**GIVEN PROBLEM A:**
Copy out the rows word for word, not the department listing, from the first row through the line containing "latitude: 45.9716", with both of those lines included.

**TEXT PROVIDED:**
_ _ _ _ _
Department of Environmental Resources and Forest Engineering

Charles N. Kroll, Chair
402 Baker Laboratory, 315-470-6633; FAX 315-470-6958
www.esf.edu/erfeg

Participating Faculty

DALEY (Water Resources, Solid and Hazardous Waste Management, Ecological Engineering, Environmental Restoration), DIEMONT (Ecological Engineering), ENDRENY (Environmental Engineering, Engineering Hydrology, Watershed Management), J.M.HASSETT (Environmental Engineering, Water Resources), IM (Geospatial Information Systems, Image Processing, Remote Sensing) KROLL, Chair (Stochastic and Deterministic Hydrology, Environmental Modeling and Water Resource Systems Engineering), MOUNTRAKIS (Brownfield Studies, Geospatial Information Systems, Image Processing, Mapping Sciences, Remote Sensing, Water Resources), QUACKENBUSH (Geospatial Information Systems, Image Processing, Remote Sensing, Spatial Measurements), TAO (Ecological Engineering)
_ _ _ _ _
**MATERIAL PROVIDED:**
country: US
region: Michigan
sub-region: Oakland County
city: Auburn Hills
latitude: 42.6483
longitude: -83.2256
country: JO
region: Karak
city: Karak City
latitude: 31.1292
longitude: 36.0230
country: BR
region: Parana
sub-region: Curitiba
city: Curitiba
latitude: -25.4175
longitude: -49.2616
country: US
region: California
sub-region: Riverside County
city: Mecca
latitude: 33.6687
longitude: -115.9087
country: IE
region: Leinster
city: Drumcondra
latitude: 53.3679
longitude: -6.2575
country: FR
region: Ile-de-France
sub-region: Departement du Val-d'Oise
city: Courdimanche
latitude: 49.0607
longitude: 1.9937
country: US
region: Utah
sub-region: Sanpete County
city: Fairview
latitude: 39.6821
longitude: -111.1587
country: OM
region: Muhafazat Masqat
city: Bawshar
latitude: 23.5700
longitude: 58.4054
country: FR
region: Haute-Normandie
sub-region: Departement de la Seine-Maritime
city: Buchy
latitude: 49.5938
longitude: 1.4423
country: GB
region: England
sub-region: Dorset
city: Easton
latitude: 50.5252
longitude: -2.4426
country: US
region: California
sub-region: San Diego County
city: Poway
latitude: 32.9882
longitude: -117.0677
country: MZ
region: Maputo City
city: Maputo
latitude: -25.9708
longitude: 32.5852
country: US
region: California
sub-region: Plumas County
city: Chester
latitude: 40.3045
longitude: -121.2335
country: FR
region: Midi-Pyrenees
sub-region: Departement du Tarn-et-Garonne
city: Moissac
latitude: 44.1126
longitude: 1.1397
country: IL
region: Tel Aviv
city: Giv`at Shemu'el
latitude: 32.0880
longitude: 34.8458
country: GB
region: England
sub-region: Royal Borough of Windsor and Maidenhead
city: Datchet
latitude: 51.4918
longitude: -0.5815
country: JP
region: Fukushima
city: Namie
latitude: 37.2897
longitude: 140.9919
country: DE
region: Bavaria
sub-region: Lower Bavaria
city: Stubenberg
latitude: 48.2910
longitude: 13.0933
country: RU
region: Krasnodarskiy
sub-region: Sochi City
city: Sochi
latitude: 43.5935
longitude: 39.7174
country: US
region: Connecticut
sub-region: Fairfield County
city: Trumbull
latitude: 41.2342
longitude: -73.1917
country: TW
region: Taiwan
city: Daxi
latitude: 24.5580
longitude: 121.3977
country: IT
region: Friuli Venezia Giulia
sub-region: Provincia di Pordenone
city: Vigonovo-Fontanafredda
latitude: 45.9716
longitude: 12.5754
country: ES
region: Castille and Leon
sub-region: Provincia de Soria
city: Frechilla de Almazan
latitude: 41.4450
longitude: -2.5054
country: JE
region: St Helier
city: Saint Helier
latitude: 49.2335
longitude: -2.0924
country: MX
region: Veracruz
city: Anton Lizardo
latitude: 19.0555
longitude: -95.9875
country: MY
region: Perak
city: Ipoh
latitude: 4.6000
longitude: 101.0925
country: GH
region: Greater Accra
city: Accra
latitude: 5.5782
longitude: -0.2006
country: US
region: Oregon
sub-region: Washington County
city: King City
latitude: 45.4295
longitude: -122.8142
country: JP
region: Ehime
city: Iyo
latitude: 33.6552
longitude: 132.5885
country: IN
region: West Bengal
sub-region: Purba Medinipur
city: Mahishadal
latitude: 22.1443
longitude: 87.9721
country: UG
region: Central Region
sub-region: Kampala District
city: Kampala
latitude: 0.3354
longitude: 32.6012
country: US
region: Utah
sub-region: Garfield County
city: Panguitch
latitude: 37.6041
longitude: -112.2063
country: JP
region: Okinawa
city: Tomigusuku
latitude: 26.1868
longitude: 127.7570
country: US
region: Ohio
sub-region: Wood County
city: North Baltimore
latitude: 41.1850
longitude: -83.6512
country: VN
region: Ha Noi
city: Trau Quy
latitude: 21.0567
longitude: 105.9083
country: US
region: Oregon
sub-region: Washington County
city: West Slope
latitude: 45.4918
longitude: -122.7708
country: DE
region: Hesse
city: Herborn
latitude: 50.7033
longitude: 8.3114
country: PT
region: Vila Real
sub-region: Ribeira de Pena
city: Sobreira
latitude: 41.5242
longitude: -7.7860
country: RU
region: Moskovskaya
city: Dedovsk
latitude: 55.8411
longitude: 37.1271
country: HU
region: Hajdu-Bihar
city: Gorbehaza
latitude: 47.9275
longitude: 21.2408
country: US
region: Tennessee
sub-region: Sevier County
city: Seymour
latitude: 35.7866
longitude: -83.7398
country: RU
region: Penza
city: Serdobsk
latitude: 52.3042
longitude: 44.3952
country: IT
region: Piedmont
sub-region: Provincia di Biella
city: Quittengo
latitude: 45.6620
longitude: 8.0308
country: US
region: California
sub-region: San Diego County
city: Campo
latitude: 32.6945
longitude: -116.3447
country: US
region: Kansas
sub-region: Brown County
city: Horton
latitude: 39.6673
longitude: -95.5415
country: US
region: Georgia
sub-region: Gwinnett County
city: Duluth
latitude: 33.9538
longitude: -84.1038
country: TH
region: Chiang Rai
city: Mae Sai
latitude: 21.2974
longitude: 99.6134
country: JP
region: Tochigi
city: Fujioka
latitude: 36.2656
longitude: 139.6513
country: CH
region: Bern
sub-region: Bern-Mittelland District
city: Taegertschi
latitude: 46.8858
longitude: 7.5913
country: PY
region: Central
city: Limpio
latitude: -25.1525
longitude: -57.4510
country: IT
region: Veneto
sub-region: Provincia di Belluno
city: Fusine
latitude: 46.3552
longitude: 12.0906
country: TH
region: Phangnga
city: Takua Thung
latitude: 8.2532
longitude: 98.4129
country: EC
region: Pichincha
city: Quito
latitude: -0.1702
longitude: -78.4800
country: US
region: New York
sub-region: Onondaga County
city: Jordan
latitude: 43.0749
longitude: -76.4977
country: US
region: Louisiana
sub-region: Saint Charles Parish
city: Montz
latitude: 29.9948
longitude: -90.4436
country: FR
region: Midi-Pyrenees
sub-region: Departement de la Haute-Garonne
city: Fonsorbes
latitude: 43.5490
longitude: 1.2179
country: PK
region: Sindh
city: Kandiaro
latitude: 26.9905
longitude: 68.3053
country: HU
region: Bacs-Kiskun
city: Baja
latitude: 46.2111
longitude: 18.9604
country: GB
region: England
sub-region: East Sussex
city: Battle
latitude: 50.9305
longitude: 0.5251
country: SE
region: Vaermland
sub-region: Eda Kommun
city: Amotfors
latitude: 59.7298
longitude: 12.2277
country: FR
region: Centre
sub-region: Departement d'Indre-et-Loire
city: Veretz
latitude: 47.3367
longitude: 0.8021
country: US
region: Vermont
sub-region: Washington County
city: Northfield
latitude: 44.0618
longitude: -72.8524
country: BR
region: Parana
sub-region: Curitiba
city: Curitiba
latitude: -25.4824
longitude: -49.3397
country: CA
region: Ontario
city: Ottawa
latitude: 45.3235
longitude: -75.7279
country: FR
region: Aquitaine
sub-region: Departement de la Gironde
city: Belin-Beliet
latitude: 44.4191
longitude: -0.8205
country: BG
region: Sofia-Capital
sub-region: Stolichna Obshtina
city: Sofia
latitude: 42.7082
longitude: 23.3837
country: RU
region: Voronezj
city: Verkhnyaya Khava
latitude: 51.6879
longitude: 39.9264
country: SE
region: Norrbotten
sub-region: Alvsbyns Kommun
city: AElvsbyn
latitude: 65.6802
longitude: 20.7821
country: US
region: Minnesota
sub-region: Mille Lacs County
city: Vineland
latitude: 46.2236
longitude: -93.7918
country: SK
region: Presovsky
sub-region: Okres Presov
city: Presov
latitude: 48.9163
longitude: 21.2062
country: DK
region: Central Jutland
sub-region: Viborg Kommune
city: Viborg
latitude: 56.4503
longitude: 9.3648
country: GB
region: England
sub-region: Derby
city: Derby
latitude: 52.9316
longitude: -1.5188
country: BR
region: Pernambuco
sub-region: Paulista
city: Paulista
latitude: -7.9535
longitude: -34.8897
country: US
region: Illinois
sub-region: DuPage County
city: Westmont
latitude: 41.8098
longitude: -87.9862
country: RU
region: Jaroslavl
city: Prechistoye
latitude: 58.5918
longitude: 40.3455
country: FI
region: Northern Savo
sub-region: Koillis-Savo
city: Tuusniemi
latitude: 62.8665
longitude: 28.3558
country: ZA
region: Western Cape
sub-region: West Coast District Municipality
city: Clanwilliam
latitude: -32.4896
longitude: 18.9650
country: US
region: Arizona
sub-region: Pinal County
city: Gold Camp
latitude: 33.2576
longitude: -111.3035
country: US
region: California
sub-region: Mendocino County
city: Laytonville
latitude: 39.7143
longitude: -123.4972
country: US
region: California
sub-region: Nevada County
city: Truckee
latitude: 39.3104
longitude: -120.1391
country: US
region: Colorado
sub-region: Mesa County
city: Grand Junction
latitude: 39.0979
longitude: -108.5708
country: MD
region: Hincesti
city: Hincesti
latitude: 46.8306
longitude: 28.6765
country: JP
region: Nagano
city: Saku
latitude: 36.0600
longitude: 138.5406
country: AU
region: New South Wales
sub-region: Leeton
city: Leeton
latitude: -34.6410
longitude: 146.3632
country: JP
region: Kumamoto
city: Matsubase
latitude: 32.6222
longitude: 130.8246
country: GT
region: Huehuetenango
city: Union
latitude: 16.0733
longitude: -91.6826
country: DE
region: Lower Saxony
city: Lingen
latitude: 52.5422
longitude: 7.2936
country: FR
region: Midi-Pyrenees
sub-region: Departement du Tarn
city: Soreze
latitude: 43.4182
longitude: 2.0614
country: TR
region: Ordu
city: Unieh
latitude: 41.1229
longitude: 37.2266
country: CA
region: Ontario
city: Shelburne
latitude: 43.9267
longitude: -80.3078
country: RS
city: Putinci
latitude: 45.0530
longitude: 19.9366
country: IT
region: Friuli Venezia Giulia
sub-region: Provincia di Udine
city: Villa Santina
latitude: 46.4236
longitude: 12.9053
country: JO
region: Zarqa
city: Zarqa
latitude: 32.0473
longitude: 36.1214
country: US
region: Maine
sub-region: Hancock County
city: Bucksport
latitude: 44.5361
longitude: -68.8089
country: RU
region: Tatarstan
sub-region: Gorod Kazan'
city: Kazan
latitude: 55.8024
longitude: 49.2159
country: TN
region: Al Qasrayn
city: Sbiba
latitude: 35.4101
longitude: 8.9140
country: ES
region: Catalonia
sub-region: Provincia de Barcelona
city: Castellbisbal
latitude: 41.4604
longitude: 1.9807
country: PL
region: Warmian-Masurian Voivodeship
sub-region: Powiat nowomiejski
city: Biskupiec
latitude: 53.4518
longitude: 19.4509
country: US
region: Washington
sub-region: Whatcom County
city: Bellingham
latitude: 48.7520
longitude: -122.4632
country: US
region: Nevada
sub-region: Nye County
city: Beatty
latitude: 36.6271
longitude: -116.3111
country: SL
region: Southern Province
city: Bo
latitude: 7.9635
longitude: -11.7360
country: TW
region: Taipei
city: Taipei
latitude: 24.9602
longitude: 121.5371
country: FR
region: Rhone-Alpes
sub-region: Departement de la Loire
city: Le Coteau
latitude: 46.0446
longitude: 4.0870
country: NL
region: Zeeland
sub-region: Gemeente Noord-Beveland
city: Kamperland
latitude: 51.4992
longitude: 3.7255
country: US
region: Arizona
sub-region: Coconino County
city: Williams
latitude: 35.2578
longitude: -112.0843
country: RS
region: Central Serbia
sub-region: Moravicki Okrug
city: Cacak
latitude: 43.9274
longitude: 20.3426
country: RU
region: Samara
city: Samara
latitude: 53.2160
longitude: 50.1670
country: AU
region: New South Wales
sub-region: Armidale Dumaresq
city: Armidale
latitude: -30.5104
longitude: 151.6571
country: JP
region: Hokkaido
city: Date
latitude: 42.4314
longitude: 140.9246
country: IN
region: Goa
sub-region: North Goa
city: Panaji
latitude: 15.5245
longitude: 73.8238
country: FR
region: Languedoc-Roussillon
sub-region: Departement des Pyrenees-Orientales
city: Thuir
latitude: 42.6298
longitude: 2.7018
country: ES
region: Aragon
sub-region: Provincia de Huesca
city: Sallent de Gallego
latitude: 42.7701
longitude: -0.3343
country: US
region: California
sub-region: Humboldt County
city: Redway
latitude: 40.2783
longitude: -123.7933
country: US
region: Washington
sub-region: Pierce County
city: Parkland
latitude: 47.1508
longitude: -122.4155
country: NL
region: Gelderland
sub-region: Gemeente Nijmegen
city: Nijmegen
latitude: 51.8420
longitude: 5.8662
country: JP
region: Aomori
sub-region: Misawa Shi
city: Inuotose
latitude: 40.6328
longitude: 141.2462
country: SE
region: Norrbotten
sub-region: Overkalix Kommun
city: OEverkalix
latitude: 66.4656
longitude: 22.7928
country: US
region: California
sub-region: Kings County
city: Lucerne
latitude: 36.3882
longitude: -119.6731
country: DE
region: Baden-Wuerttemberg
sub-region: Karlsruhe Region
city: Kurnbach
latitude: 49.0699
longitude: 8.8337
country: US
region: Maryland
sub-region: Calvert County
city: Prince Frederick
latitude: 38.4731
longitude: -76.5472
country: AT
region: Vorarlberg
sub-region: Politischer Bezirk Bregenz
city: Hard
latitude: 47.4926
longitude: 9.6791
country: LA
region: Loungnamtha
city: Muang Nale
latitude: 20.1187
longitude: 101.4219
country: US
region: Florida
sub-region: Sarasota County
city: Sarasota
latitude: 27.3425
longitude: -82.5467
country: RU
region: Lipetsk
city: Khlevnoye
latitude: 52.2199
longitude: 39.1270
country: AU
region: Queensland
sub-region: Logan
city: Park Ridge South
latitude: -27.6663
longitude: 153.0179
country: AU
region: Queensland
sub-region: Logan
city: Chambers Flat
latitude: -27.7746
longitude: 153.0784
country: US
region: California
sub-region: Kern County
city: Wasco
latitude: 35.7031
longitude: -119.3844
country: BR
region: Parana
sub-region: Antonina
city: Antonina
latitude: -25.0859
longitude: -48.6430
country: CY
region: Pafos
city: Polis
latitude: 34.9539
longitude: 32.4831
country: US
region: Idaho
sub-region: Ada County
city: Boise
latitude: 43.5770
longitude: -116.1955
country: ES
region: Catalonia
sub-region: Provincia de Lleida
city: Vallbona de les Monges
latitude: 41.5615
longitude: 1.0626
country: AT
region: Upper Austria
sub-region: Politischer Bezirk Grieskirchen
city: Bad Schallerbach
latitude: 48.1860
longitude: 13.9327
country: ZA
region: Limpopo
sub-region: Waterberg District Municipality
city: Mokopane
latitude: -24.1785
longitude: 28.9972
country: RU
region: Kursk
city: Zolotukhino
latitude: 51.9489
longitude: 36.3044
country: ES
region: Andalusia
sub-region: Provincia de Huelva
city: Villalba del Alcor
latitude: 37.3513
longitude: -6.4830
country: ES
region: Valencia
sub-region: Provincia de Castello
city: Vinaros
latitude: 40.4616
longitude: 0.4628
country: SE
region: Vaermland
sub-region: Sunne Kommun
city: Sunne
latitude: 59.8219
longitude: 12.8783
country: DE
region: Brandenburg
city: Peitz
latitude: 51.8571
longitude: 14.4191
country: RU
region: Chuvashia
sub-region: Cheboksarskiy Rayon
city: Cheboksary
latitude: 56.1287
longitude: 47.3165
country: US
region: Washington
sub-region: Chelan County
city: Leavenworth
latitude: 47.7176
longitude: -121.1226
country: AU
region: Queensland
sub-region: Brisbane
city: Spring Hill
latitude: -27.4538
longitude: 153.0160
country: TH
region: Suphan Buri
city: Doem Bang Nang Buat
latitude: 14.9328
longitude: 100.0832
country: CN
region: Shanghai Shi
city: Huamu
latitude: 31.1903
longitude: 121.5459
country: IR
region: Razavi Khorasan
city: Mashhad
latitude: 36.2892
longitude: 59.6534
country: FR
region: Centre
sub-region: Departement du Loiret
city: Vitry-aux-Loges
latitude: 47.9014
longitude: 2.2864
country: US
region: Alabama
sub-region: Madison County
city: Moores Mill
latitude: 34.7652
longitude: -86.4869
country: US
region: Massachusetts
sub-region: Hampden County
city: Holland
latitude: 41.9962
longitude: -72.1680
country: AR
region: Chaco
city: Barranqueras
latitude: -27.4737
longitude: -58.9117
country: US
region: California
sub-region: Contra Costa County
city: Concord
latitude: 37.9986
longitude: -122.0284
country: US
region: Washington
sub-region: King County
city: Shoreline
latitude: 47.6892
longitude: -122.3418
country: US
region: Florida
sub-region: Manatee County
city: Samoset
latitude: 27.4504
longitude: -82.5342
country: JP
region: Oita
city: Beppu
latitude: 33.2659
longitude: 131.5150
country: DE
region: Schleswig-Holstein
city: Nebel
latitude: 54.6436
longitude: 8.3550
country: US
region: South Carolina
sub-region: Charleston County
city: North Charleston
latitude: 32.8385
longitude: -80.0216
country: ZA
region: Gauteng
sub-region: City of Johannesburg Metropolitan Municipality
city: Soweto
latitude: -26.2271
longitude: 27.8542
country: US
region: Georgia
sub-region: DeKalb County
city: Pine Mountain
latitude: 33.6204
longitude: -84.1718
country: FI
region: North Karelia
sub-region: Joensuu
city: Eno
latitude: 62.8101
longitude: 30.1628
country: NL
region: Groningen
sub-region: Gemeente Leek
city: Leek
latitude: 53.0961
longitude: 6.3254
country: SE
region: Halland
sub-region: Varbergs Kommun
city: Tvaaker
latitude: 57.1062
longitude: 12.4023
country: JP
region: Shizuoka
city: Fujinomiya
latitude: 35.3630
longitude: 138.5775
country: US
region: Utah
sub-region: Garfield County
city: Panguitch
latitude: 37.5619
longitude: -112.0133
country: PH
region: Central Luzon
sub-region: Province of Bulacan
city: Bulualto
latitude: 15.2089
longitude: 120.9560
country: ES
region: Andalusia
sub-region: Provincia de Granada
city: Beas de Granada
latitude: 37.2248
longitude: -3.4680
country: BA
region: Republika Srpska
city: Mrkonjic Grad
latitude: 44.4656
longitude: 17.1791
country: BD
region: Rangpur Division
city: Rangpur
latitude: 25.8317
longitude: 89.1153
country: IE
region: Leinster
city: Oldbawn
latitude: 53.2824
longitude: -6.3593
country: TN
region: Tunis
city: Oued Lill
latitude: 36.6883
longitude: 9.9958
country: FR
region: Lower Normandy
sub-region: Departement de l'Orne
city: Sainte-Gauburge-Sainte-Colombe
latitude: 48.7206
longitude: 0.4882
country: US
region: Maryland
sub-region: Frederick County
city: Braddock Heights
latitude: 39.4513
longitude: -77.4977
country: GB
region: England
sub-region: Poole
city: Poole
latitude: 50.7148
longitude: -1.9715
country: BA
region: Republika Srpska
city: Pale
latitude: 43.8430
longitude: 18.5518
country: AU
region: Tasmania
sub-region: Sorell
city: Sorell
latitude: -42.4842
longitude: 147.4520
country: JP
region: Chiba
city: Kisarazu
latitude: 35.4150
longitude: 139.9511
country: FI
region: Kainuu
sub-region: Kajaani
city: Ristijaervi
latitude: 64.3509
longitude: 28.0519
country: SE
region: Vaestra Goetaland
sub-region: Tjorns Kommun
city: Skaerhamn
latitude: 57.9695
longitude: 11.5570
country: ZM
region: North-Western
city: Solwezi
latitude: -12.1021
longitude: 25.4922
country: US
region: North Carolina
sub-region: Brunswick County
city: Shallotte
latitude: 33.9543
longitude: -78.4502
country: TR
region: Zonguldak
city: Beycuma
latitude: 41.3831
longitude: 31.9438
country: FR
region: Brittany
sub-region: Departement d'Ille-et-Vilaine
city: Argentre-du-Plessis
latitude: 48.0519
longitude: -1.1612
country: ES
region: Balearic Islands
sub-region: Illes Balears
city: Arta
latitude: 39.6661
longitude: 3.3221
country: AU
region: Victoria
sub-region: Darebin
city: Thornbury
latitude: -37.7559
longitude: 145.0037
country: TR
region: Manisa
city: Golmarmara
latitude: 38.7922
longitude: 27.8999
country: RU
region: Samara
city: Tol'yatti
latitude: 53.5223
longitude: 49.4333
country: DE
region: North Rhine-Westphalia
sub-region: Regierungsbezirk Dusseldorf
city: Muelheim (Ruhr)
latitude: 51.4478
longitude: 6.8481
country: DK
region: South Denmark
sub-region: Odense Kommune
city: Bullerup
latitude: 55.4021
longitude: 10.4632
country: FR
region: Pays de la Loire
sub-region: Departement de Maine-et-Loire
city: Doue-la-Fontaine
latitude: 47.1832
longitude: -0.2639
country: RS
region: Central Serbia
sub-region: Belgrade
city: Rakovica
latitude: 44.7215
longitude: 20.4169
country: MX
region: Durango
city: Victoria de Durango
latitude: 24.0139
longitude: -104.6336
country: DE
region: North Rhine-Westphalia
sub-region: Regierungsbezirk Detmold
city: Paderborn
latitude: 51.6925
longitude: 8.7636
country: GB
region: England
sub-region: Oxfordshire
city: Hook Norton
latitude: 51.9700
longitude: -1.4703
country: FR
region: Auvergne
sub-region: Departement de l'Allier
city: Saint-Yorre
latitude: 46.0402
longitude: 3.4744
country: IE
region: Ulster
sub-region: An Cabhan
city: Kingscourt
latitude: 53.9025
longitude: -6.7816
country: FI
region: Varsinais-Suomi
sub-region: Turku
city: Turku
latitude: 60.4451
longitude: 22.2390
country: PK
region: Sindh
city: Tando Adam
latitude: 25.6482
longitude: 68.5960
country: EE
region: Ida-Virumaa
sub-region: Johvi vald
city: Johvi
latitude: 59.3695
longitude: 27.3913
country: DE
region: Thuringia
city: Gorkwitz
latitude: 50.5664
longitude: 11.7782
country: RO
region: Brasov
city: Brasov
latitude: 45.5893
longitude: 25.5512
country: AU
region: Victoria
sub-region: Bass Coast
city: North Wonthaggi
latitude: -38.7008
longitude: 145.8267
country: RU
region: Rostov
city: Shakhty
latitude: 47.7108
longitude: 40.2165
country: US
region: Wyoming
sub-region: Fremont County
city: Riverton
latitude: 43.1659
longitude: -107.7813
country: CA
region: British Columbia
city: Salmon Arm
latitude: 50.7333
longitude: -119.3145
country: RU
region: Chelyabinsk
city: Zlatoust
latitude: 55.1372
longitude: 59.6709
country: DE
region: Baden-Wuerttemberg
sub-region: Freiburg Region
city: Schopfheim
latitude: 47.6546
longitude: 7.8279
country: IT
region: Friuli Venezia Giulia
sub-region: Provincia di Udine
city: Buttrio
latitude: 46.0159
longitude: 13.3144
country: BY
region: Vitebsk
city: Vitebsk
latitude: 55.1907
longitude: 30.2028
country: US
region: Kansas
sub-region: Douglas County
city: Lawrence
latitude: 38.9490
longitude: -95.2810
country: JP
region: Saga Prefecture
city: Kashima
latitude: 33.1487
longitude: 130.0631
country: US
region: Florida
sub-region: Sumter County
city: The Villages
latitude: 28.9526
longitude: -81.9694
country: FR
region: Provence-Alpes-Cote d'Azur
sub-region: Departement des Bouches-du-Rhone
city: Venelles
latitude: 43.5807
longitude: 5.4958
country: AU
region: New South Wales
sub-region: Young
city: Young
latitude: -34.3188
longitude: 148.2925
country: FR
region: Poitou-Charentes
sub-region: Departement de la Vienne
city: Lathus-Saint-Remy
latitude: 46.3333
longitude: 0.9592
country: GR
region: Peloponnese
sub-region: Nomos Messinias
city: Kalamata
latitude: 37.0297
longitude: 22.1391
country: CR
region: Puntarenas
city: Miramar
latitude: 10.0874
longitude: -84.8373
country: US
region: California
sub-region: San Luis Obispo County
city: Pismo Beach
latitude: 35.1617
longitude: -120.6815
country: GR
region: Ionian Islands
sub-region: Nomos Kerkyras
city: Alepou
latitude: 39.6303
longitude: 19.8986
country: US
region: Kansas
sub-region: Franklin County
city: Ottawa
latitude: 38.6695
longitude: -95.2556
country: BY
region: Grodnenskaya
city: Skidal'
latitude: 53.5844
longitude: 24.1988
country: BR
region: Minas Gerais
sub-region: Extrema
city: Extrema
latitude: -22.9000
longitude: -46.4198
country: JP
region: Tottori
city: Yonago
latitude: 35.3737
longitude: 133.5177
_ _ _ _ _
**GIVEN PROBLEM B:**
Answer these questions from the department listing above, not from the rows:
(i) Who is the department's chair?
(ii) In which room and building is the department office?
(iii) What field is given for TAO?

**FULL OUTPUT A:**
country: US
region: Michigan
sub-region: Oakland County
city: Auburn Hills
latitude: 42.6483
longitude: -83.2256
country: JO
region: Karak
city: Karak City
latitude: 31.1292
longitude: 36.0230
country: BR
region: Parana
sub-region: Curitiba
city: Curitiba
latitude: -25.4175
longitude: -49.2616
country: US
region: California
sub-region: Riverside County
city: Mecca
latitude: 33.6687
longitude: -115.9087
country: IE
region: Leinster
city: Drumcondra
latitude: 53.3679
longitude: -6.2575
country: FR
region: Ile-de-France
sub-region: Departement du Val-d'Oise
city: Courdimanche
latitude: 49.0607
longitude: 1.9937
country: US
region: Utah
sub-region: Sanpete County
city: Fairview
latitude: 39.6821
longitude: -111.1587
country: OM
region: Muhafazat Masqat
city: Bawshar
latitude: 23.5700
longitude: 58.4054
country: FR
region: Haute-Normandie
sub-region: Departement de la Seine-Maritime
city: Buchy
latitude: 49.5938
longitude: 1.4423
country: GB
region: England
sub-region: Dorset
city: Easton
latitude: 50.5252
longitude: -2.4426
country: US
region: California
sub-region: San Diego County
city: Poway
latitude: 32.9882
longitude: -117.0677
country: MZ
region: Maputo City
city: Maputo
latitude: -25.9708
longitude: 32.5852
country: US
region: California
sub-region: Plumas County
city: Chester
latitude: 40.3045
longitude: -121.2335
country: FR
region: Midi-Pyrenees
sub-region: Departement du Tarn-et-Garonne
city: Moissac
latitude: 44.1126
longitude: 1.1397
country: IL
region: Tel Aviv
city: Giv`at Shemu'el
latitude: 32.0880
longitude: 34.8458
country: GB
region: England
sub-region: Royal Borough of Windsor and Maidenhead
city: Datchet
latitude: 51.4918
longitude: -0.5815
country: JP
region: Fukushima
city: Namie
latitude: 37.2897
longitude: 140.9919
country: DE
region: Bavaria
sub-region: Lower Bavaria
city: Stubenberg
latitude: 48.2910
longitude: 13.0933
country: RU
region: Krasnodarskiy
sub-region: Sochi City
city: Sochi
latitude: 43.5935
longitude: 39.7174
country: US
region: Connecticut
sub-region: Fairfield County
city: Trumbull
latitude: 41.2342
longitude: -73.1917
country: TW
region: Taiwan
city: Daxi
latitude: 24.5580
longitude: 121.3977
country: IT
region: Friuli Venezia Giulia
sub-region: Provincia di Pordenone
city: Vigonovo-Fontanafredda
latitude: 45.9716

**FULL OUTPUT B:**
(i) Charles N. Kroll
(ii) Room 402, Baker Laboratory
(iii) Ecological Engineering